Segment Start: MATERIAL FOR THIS EXERCISE

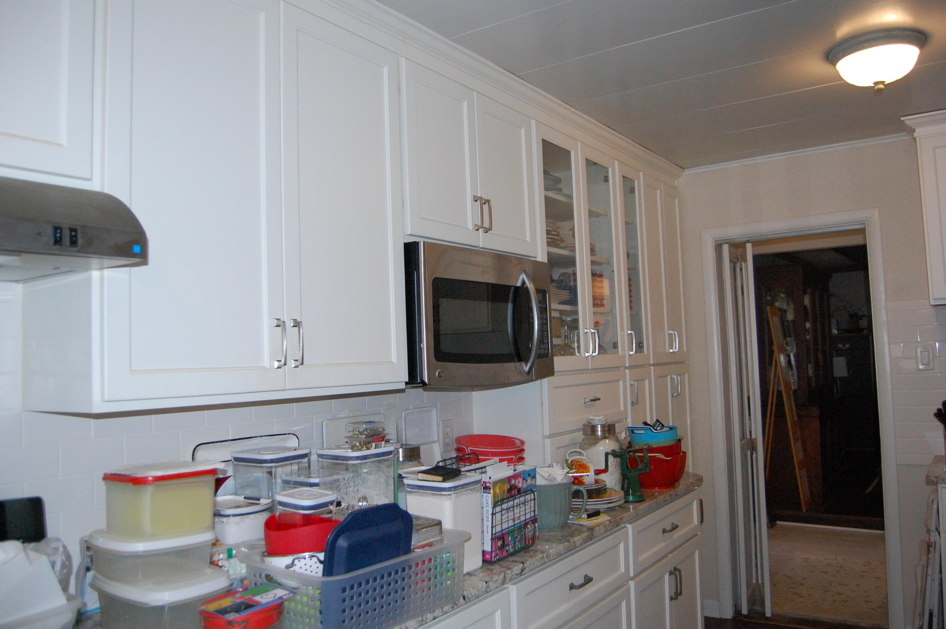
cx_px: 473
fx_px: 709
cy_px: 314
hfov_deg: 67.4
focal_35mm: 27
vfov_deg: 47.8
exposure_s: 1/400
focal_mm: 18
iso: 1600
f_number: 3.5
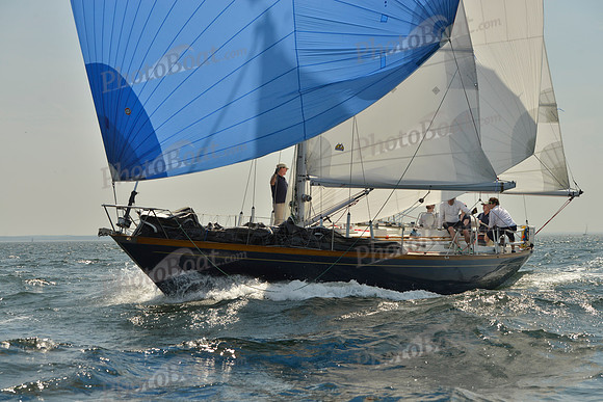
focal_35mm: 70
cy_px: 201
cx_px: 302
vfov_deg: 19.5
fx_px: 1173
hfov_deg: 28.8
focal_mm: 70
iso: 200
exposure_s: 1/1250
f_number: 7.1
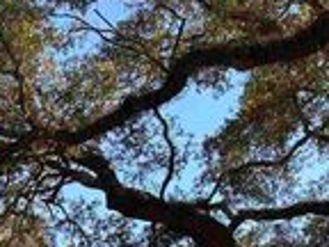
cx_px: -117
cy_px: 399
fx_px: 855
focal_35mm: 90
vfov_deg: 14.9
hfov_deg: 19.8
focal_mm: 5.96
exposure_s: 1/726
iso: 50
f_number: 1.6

Segment End: MATERIAL FOR THIS EXERCISE

▶ TRY IT: The answer should hold every line of the listing, copied exactly, with no pictures.

▶ SOLUTION:
cx_px: 473
fx_px: 709
cy_px: 314
hfov_deg: 67.4
focal_35mm: 27
vfov_deg: 47.8
exposure_s: 1/400
focal_mm: 18
iso: 1600
f_number: 3.5
focal_35mm: 70
cy_px: 201
cx_px: 302
vfov_deg: 19.5
fx_px: 1173
hfov_deg: 28.8
focal_mm: 70
iso: 200
exposure_s: 1/1250
f_number: 7.1
cx_px: -117
cy_px: 399
fx_px: 855
focal_35mm: 90
vfov_deg: 14.9
hfov_deg: 19.8
focal_mm: 5.96
exposure_s: 1/726
iso: 50
f_number: 1.6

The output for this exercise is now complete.